* _Things to do_:
1 > In the comment thread on Apple and interface design, render this sentence in Spanish: "Elevating discoverability above all other concerns means that there can be no hierarchy of information."
2 > Write the next part of the comment thread on Apple and interface design, picking up after its final sentence.

They did the exact same thing with the floppy drive and optical drive, they're now doing the same thing with USB and the headphone jack, and within five years you can be sure that every single one of their competitors will have made the same decision.
I had been really optimistic about the adoption of USB-C, since it is as an open standard, but the discovery of such enormous licensing revenues that are essentially without expense to Apple, makes it almost inevitable that they will begin insisting peripherals get permission from Apple, too.
Maybe I'm just forgetting things today, but i'm not thinking of any.
ADB? FireWire? Which ones?
It's an absolutely wonderful UX for me.
What about manageability, i.e. can a user fit a mental model of the system in their head, or is it too complex to do that? What about the related concepts of consistency and predictability? What about comprehensibility of the metaphors used? The clarity of language? What about ergonomics? Directness of manipulation? What about delight (think pull to refresh)?
Elevating discoverability above all other concerns means that there can be no hierarchy of information. Every feature becomes primary. Everything is on page one, everything is above the fold.
I've had an iPhone for a few months now and I still have no idea what this is about.
Hear, hear. It's like my last days of using Windows. Every app window had so many "hot spots" crammed in that triggered something, so that whenever i had multiple overlapping windows and wanted to click on a background window to bring it to the foreground, I would inadvertently trigger an action or change program modes because there wasn't a single pixel of the underlying window that wasnt an active zone.
That behaviour totally broke the "multiple pieces of paper on a desk" behavior and instead turned your desktop into a myriad of booby traps ready to kill your productivity.
I am starting to feel the same way about iOS.
Bring back "dead space" on application windows that don't HAVE to do anything when you tap/click/swipe/pinch on them.
If one is using several applications on Windows and being productive about it - You don't switch applications in Windows by clicking then with mouse. You order them on the task bar and then switch between them using windows button - number (where number is the order on the task bar.).
I actually researched this back many years ago, and at the time, clicking on windows Exposé style won out reasonably convincingly over keyboard techniques, including winkey+#.
Compared to expose which is first a hotkey to initiate(note that already here you lost the race in number of keys to press), wait 300ms for the animation to complete, find the window you want which is more like O(n), move hand to mouse, move mouse around to find the cursor, move cursor to desired window, click, wait another 300ms for animation.
Even if I happen to already have my hand on the mouse and know where the cursor is the best case will take you at least one second, this is much inferior to just pressing 2 keyboard buttons which is essentially instantaneous, even with faster animations you will not save much time as you need that time to find the window. With more than 5 windows open finding the right one can be a true challenge as they get very small and there will be a lot of them to scan.

* _Excerpted records_:
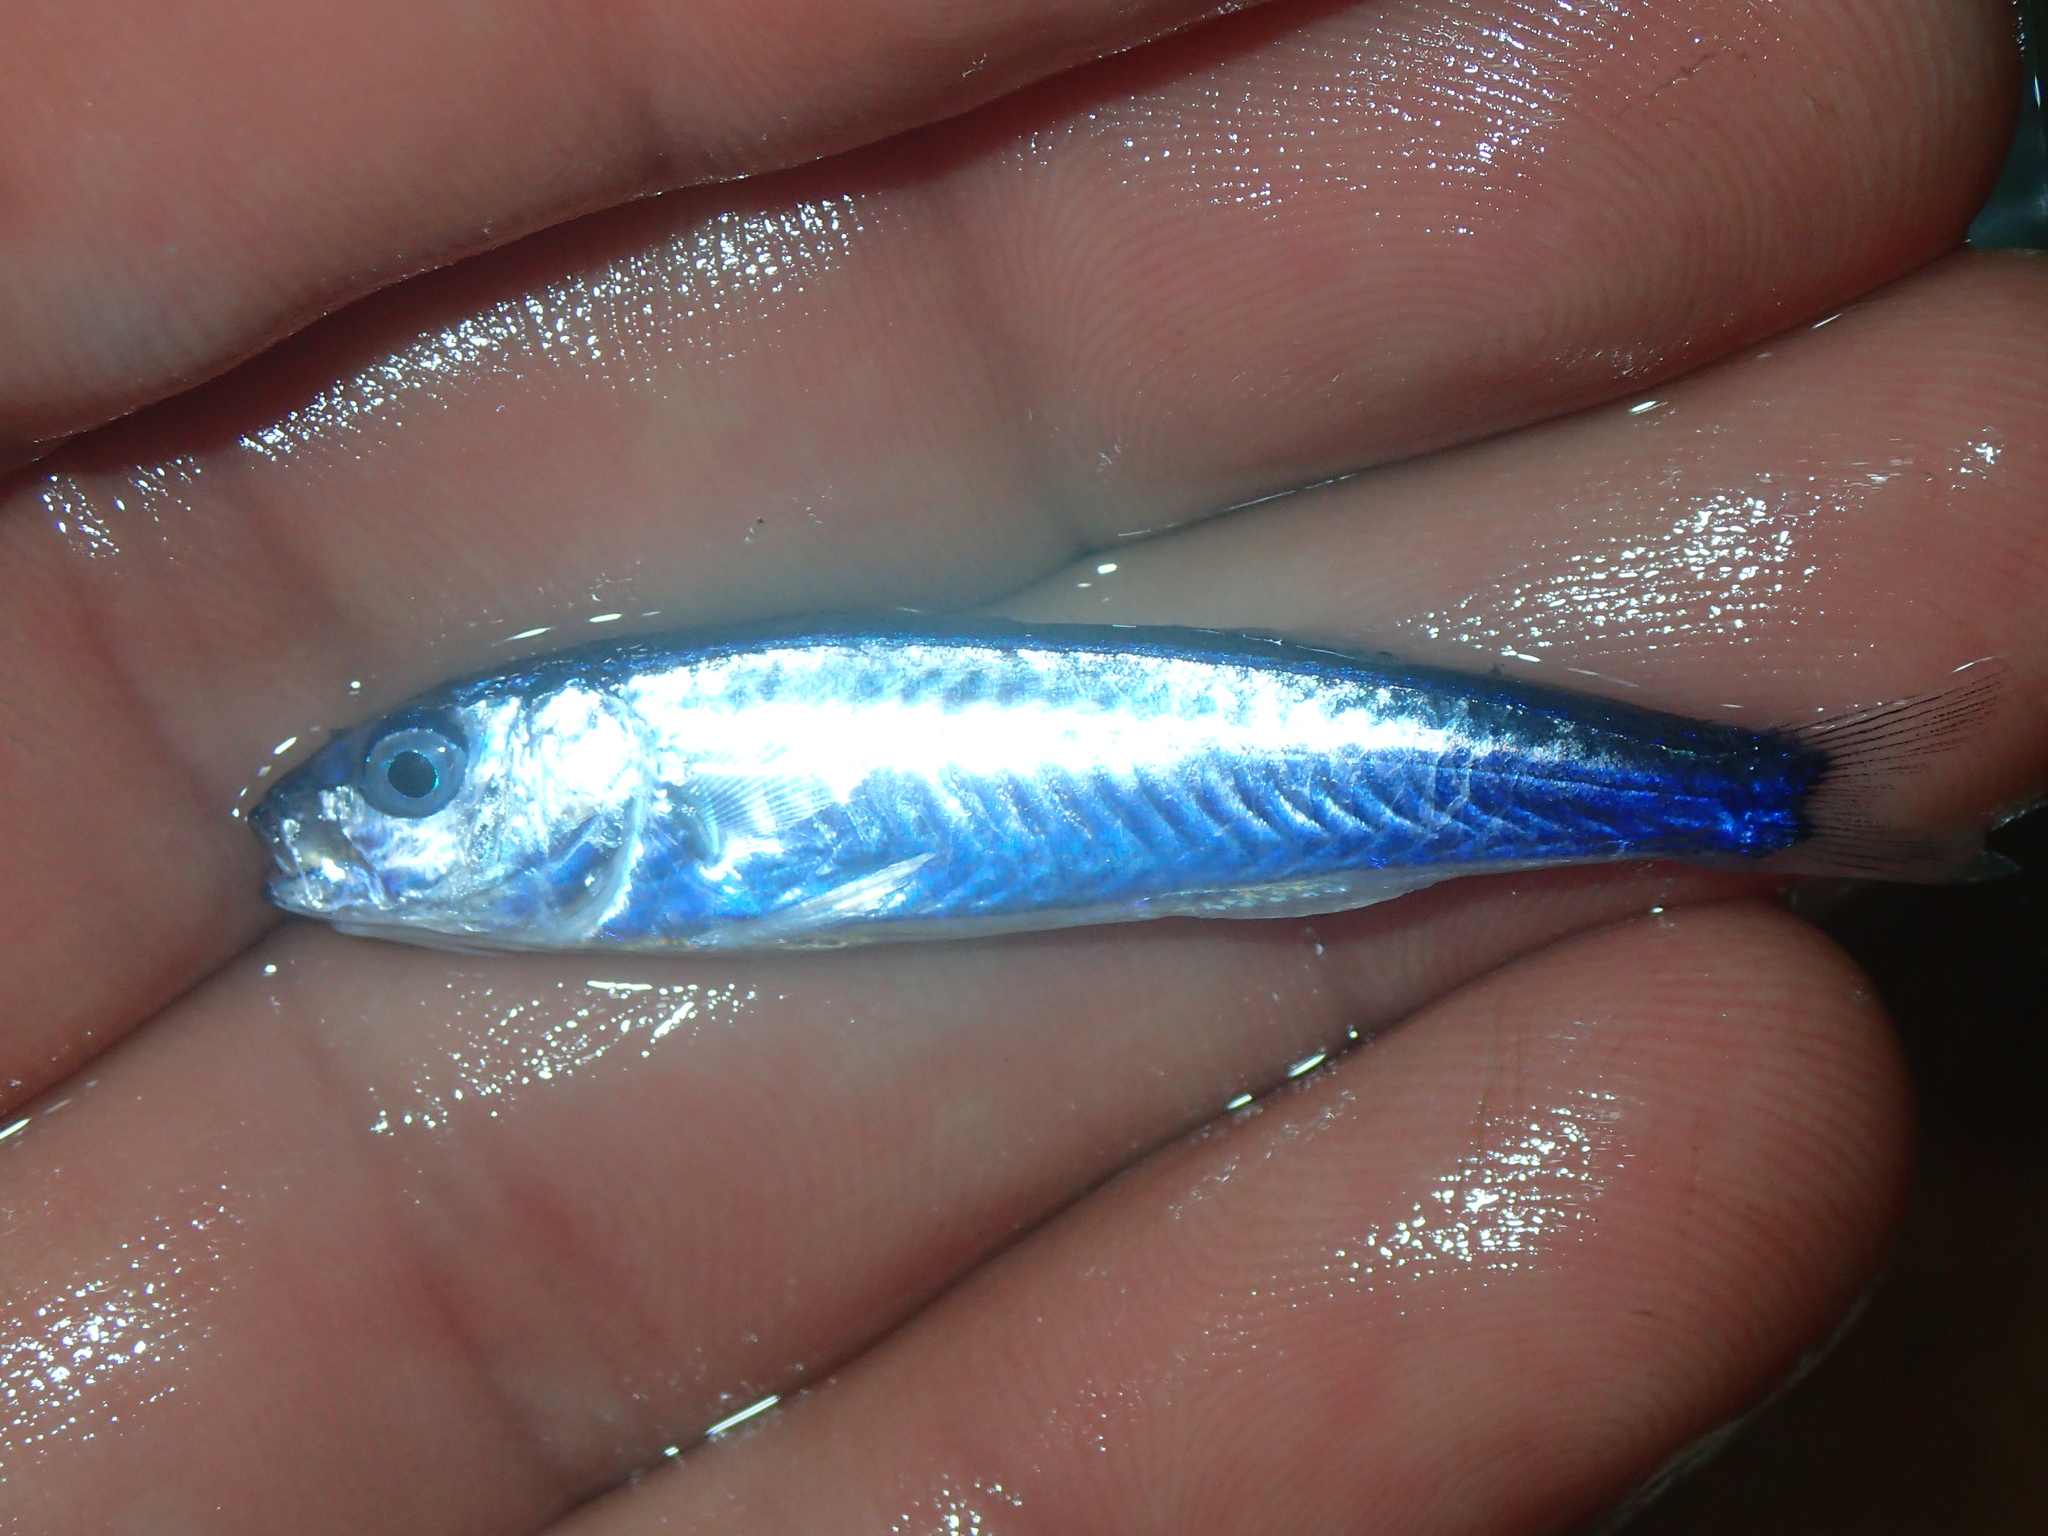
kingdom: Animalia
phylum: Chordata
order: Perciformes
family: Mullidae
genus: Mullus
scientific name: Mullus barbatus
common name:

* _Solved problems_:
1 > Elevar la facilidad de descubrimiento por encima de todas las demás consideraciones significa que no puede haber ninguna jerarquía de información.

2 >
For grandma who don't care about speed maybe expose is easier to understand and remember but for intense task switching by experienced users it is just in the way.
From memory, Expose was around ~1.0s, taskbar click around ~1.2s, winkey around 1.5s, with other methods slower.
The physical action of flicking your wrist and clicking is actually surprisingly fast, possibly even faster mechanically than a two-key keyboard shortcut - think how fast twitch gamers are.
Decision time was the main component. Expose's decision time was the lowest mean, and the most stable. Alt-tab had the lowest decision time, but far greater stdev. Yeah this is a controlled test that may not represent a real user's workflow, hence my 'depends'. "Find the window" is actually an interesting one - as long as the interface is reasonably spatially stable, you actually don't need to find it because your spatial memory takes care of that for you.
In my experience, while I might have a few 'primary' windows that suit the ordered taskbar well, I've often got a number of other things that come and go. I'm never going to remember what place they are. So, while winkey+# is fast for a select few windows, it's really slow for others. I don't find it appreciably faster than an Expose interface, and it's easier and faster for me in my workflow to use one main task switching interface.
One of the biggest culprits is MS Office (especially Excel, where I routinely keep data i need to refer to every now and then). Unless the title bar of the window is visible, clicking on any other edge will change the current active tab, pull down a menu, open a dialog, disable recalculate mode or some other weird behavior that is sometimes not readily apparent.
Now I'll have to figure out if it can compete with a mastery of ctrl+tab and alt+tab (and windows+tab and their cousins ctrl+shift+tab).
all you said applies to me as well plus the new generic form factor which is uninspirning bust most importantly too large for comfortably pocketing
the real thing that keeps me locked to apple for now is the app commitment, but if a se2 fails to materialize I'll definitely jump to android at the end of life of my 5s
I've been curious about the Sony Xperia Z5 compact.
I would really like a Kickstarter for replacement form-factor main boards for classic iPhones (4S,5S) to run modern android or something.
I have so many "obsolete" phones with working hardware and barely usable software.
1. iTunes is slowly degrading into a usability nightmare - recommendations are often albums I own and bought from Apple!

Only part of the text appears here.